I would not say that Moonlight had a happy ending, which is another reason why I liked the movie. A happy ending makes the viewers feel as if everything turned out right in the end, when that is rarely ever the case. It becomes painfully obvious for most young black men that either you are a man or you are a bitch/pussy/faggot. Most try to be, or at least exude, the former. Even in 2017 there are thousands of young black men that will never confront their sexuality because of religious/social pressure. I can not tell you how many times my closeted friends have told me that they probably were going to end up with a woman—that they were just having fun now being with men.
Here at Purdue I have had trouble making friends with straight black men.

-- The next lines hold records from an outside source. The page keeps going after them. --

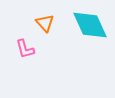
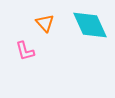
pink L-shape: moved 2 px down
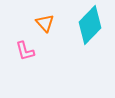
cyan diamond: rotated 69 degrees clockwise
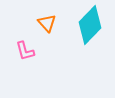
orange triangle: moved 2 px right
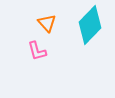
pink L-shape: moved 12 px right
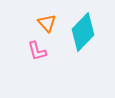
cyan diamond: moved 7 px left, 7 px down
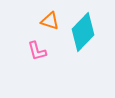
orange triangle: moved 3 px right, 2 px up; rotated 30 degrees counterclockwise
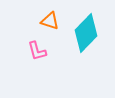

Don’t get me wrong, I have definitely made friends, and most individual black men I have met have no outward issue with me being gay. However, I have noticed that Purdue’s black fraternities seriously lack sexual diversity. I am not criticizing any one fraternity, and I am most definitely not saying that all black greek life treats members of the LGBTQ the same. But try and name an openly gay black student at Purdue that is in a black fraternity. I’ll wait as you think of maybe one, and any other names that come to your head would be just one of many rumors. Now ask yourself why is it that there are so few if any? This may just be me, but I get the impression that black fraternities have a don’t-ask-don’t-tell policy. It may not be the case, but as I said that is the impression that I get. I personally have tried to join one of the black fraternities during my sophomore year. I told the president that I was openly gay and proud. He told me that he didn’t personally have a problem with it, but he could not say the same for the other members.
I would like to think that most members of black community, especially the are younger generations, are beginning to challenge this childish concept of what it means to be a man in this world. It would be great if black Purdue could have more discussions about gender roles. I did not mean to leave out black women in my article to intentionally exclude black women. I can only comfortably speak about my experience as a black gay man, but I hope that there will be more mainstream movies like Moonlight that deals with being black, female, and LGBTQ. I would like to think that someday soon we as black people can start to eliminate the toxic effects that come with putting unnecessary social pressures on young children, no matter what their identity.